Fino a qualche decennio fa la parrocchia è stata tra le più frequentate e amate: sulla stessa piazzetta si affacciava l’oratorio dove ci si poteva sfidare a ping pong o a calcio balilla, oltre al teatrino che accoglieva incontri e rappresentazioni, attualmente destinato all’archivio diocesano. Allo scoperto si accedeva dalla chiesa, superando la navata centrale – decorata da un meraviglioso ciclo dipinto da Giuseppe Bazzani, che proprio qui fu battezzato, nel 1690 – e infilandosi nell’appartamento del parroco. L’odore dolciastro dell’incenso, il silenzio e la necessità di muoversi attraverso i banchi di legno senza disturbare, uno sguardo veloce dentro alla sagrestia, con le tonache appese alle grucce perché non si spiegazzino prima della funzione, gli ambienti modesti e puliti abitati dal prete: basterebbe questo, a chi oggi volesse avventurarsi in cerca del giardino, per sentirsi sospeso nel tempo, in un momento indecifrabile e indefinito del Novecento italiano, così riconoscibile e familiare da sembrare immutabile ed eterno.

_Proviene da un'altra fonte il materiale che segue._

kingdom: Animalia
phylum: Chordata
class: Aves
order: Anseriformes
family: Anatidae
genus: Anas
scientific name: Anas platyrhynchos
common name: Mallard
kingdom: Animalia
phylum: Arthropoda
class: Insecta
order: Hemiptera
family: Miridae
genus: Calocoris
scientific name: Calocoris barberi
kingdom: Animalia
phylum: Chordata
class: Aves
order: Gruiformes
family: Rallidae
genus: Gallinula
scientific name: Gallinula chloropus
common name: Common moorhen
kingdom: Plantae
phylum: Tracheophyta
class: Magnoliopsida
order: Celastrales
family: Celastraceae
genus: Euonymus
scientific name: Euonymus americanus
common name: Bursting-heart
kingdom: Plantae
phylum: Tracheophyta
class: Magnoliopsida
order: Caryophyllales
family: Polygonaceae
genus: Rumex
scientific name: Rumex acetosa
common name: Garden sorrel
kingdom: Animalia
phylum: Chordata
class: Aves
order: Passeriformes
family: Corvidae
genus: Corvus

La luce attraversa la porta a vetri, in fondo al corridoio, che si spalanca sul verde: melograni ed oleandri si contendono un piccolo fazzoletto di terra, circondati dalle ortensie e dalle esuberanti piante aromatiche, dai cespugli di lavanda, salvia e rosmarino. Le scalette conducono al vecchio campetto da calcio, spelacchiato dall’uso intensivo che per decenni ha condotto qui ogni pomeriggio gli adolescenti di tanti quartieri, ombreggiato dalla grande acacia che si sporge verso il Rio. Già da parecchi anni non passano più da qui gli aspiranti campioni. L’oratorio è stato chiuso e le estati passano senza schiamazzi, senza macchie di erba sui pantaloni corti, senza grida che si infilano attraverso le finestre aperte dei condomini di fronte. Resta la rete che serviva a evitare che il pallone finisse irrimediabilmente nell’acqua, restano le porte in ferro arrugginito, la nostalgia della noia, delle infinite vacanze, di quando a una cert’ora fa ancora caldo ma bisogna tornare per cena.